▸ **Exercise details**: Using the line that has "Bolton, quien inicialmente" as the starting point, print each line to the end of the material below word for word. Add no other lines.

▸ **Provided records**:

====================

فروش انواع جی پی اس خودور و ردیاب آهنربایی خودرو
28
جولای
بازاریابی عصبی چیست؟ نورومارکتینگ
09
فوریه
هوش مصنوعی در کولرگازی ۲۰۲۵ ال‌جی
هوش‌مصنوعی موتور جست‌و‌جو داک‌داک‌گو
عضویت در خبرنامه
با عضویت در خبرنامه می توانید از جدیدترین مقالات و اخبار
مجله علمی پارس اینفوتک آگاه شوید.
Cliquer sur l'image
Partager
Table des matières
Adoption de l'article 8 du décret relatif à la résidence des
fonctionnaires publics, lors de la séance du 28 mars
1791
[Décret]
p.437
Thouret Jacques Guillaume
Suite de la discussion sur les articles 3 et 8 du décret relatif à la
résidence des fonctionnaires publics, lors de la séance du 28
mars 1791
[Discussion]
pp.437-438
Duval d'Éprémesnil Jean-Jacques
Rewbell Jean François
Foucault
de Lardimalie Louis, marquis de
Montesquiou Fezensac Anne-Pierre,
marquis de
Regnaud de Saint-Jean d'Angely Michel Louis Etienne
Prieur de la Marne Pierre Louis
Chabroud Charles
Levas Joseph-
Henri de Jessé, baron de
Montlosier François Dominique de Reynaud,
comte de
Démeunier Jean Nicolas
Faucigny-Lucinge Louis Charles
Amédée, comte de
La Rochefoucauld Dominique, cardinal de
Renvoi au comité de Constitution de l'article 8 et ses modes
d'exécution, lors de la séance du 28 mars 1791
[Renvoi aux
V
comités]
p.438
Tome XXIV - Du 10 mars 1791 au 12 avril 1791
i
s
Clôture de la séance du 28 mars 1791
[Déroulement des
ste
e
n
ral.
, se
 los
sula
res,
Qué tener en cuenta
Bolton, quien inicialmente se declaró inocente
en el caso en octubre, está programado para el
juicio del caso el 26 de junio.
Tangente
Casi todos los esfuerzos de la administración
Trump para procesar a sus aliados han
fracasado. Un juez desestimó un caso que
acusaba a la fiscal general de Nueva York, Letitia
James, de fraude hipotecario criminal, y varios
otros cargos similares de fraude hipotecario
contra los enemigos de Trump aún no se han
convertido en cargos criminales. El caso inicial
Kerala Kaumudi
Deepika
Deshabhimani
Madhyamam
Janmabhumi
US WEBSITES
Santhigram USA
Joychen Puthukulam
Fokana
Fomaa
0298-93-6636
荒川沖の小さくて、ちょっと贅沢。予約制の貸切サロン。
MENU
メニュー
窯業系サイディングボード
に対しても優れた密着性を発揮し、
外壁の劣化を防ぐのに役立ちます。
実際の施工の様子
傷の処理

====================

▸ **Response below**:
Bolton, quien inicialmente se declaró inocente
en el caso en octubre, está programado para el
juicio del caso el 26 de junio.
Tangente
Casi todos los esfuerzos de la administración
Trump para procesar a sus aliados han
fracasado. Un juez desestimó un caso que
acusaba a la fiscal general de Nueva York, Letitia
James, de fraude hipotecario criminal, y varios
otros cargos similares de fraude hipotecario
contra los enemigos de Trump aún no se han
convertido en cargos criminales. El caso inicial
Kerala Kaumudi
Deepika
Deshabhimani
Madhyamam
Janmabhumi
US WEBSITES
Santhigram USA
Joychen Puthukulam
Fokana
Fomaa
0298-93-6636
荒川沖の小さくて、ちょっと贅沢。予約制の貸切サロン。
MENU
メニュー
窯業系サイディングボード
に対しても優れた密着性を発揮し、
外壁の劣化を防ぐのに役立ちます。
実際の施工の様子
傷の処理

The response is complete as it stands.